**WORK INSTRUCTIONS**
Every line in the data below that holds "time" should be found and copied.

[Items from a dataset]
==================================================

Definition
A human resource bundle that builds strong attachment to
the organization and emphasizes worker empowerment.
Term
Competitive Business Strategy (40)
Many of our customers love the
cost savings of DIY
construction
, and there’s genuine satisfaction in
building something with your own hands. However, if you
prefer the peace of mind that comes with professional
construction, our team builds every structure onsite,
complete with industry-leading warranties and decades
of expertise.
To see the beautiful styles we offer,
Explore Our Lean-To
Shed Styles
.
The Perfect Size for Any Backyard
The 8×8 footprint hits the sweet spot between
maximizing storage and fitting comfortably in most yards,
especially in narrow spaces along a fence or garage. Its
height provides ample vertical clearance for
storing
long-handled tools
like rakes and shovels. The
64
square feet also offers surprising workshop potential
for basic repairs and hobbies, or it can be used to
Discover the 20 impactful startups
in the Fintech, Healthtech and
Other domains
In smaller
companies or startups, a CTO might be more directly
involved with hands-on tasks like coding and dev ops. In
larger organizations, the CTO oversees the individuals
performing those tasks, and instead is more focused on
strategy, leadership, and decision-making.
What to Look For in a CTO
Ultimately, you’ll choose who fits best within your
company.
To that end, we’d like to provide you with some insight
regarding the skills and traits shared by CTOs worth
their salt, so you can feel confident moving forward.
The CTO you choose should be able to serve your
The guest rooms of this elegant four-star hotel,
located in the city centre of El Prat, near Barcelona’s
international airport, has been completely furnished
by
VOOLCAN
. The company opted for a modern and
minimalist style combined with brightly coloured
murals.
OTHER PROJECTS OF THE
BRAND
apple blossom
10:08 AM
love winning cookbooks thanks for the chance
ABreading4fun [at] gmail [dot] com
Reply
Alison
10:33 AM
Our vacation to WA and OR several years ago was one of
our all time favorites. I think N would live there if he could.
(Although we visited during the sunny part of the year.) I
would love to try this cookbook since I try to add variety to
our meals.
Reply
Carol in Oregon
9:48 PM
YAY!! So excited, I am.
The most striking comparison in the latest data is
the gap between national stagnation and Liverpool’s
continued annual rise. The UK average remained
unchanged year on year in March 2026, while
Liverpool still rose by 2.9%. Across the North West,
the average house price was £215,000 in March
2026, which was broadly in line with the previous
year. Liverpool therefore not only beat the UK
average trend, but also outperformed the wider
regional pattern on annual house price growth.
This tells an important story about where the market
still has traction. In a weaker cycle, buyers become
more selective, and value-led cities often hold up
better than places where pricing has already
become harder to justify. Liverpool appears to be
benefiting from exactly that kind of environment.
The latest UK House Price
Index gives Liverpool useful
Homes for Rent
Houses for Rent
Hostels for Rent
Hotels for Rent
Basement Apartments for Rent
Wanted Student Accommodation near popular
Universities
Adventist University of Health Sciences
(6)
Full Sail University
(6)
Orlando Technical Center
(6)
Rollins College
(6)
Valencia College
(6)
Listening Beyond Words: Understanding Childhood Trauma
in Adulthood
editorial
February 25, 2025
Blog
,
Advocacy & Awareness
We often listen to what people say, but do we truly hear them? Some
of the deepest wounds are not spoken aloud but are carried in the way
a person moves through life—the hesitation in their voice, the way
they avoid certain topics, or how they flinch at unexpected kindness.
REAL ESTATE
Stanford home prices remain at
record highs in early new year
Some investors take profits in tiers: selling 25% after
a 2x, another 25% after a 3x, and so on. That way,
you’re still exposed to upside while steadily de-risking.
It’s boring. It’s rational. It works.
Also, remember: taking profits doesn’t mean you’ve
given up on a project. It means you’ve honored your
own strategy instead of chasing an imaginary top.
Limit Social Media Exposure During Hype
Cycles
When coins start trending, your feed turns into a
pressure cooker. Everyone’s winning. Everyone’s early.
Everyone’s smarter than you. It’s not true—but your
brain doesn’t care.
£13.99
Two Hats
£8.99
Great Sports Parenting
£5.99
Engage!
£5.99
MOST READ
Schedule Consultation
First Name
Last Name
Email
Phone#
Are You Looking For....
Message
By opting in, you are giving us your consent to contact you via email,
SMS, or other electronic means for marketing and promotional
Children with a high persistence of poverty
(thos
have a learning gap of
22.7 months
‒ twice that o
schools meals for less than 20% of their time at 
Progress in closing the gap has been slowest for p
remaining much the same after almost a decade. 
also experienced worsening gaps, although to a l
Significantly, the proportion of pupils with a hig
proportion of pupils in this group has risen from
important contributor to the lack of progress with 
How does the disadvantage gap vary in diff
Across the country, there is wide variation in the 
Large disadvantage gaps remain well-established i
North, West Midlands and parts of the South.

==================================================

**SOLUTION TO THE PROBLEM**
our all time favorites. I think N would live there if he could.
schools meals for less than 20% of their time at 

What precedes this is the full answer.